__Text passage__
+ + + + +

Looks great and will give it a try in the future. Refactoring is one of the fun things in our job so making it as part of the interview is great.

When I make interviews I also come with the code, normally a few line snippet and have the person tell me what it does or whether there might be a bug and talk about it.

Reviews are also great. They take away the show-cooking aspect where many people feel nervous and makes it more conversational. It is also very easy to evaluate as well because everybody debugs code at some point.

I personally dislike even fizzbuzz because there are always clever ways to go around it that are totally irrelevant.

I was once asked to implement sort a list in python, so I just took the list and passed them to sort. But no the interviewer wanted me to implement a specific type of sort…this was for a distribution maintainer job and I almost failed it because of that. Fortunately the other stages were actually technology related and I aced them.

I'd give a bit of guidance. This can go so many ways. I can see many right but totally different answers.

+ + + + +

__Exercise set__
a) Copy part of the comment on coding interviews word for word, beginning at the words "I was once asked" and ending after the words "totally different answers.".
b) Write what comes next in the comment on coding interviews, carrying it on past its last sentence.

(Saved data entries)
+ + + + +

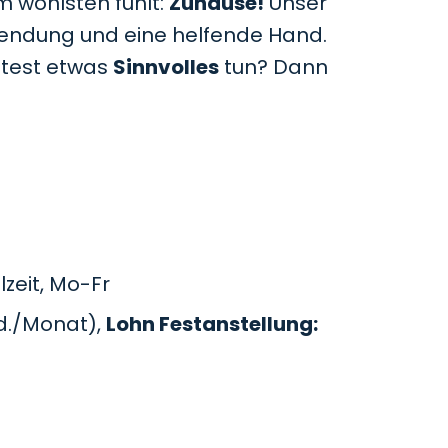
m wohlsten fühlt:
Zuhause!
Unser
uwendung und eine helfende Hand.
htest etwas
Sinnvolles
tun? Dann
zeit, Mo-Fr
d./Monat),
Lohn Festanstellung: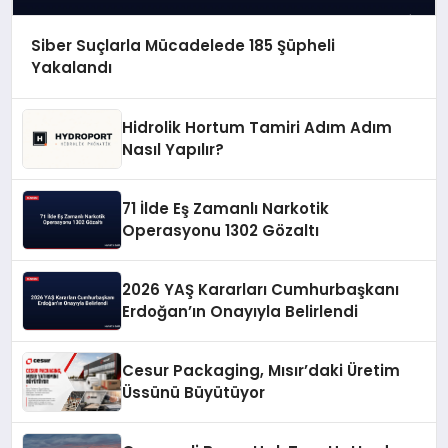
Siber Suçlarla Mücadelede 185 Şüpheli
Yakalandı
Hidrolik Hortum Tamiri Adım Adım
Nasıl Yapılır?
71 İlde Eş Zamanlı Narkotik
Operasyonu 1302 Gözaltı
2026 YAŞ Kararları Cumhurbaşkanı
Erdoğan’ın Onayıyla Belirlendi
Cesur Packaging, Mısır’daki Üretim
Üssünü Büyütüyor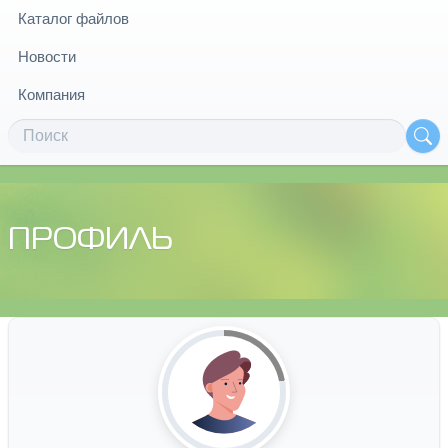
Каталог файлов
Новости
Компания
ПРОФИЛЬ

+ + + + +

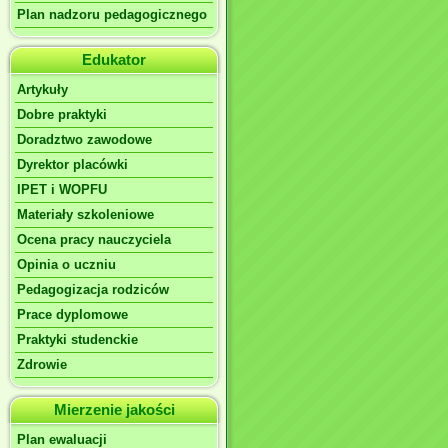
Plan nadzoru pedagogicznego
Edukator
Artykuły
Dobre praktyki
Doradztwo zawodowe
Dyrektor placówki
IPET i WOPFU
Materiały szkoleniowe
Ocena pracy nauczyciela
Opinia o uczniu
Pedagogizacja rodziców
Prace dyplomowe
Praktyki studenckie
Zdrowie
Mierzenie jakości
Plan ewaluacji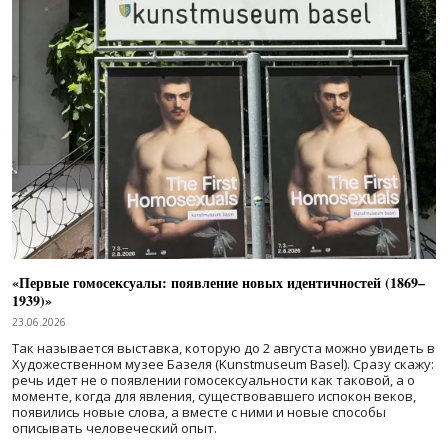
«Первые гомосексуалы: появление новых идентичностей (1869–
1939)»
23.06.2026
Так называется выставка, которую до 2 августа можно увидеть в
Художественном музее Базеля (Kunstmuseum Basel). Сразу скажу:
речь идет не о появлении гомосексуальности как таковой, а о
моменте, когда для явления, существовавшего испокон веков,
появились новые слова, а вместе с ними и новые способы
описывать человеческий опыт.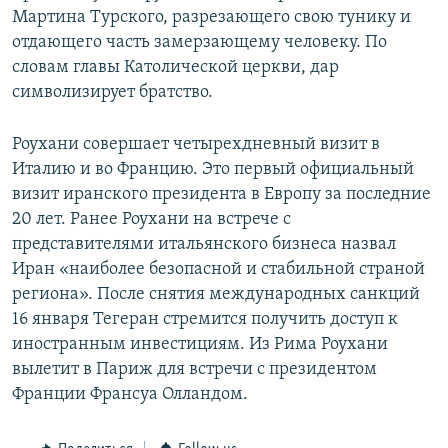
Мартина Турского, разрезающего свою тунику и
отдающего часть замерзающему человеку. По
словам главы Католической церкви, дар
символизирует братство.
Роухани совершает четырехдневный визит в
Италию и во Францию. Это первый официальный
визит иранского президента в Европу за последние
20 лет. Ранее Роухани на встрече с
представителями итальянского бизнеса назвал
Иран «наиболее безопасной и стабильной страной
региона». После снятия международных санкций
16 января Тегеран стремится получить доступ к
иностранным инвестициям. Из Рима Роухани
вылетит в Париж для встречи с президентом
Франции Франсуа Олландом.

+ + + + +

__Answers to the tasks__
a)
I was once asked to implement sort a list in python, so I just took the list and passed them to sort. But no the interviewer wanted me to implement a specific type of sort…this was for a distribution maintainer job and I almost failed it because of that. Fortunately the other stages were actually technology related and I aced them.

I'd give a bit of guidance. This can go so many ways. I can see many right but totally different answers.

b)
In any interview, I kind of presume that the interviewer has a "perfect answer" in mind and is playing some game where I basically need to guess what number they're thinking of.

I'd make it clear that anything is ok. Just go some direction

Oh definitely. I start with very basic syntax level changes. I want to hear the candidate say "switch case or if/else tree" within the next 20 mins at the least (for SDE I).

And the problem can be scaled to any complexity. Distributed/Design/Data Storage

I'd actually ask under what conditions leaving it exactly as-is is the right decision.

If they give a compelling enough set of answers, I'd just skip the rest of the exercise and be done.

After learning how to do anything, the next 20 years is about learning when not doing anything is the right move.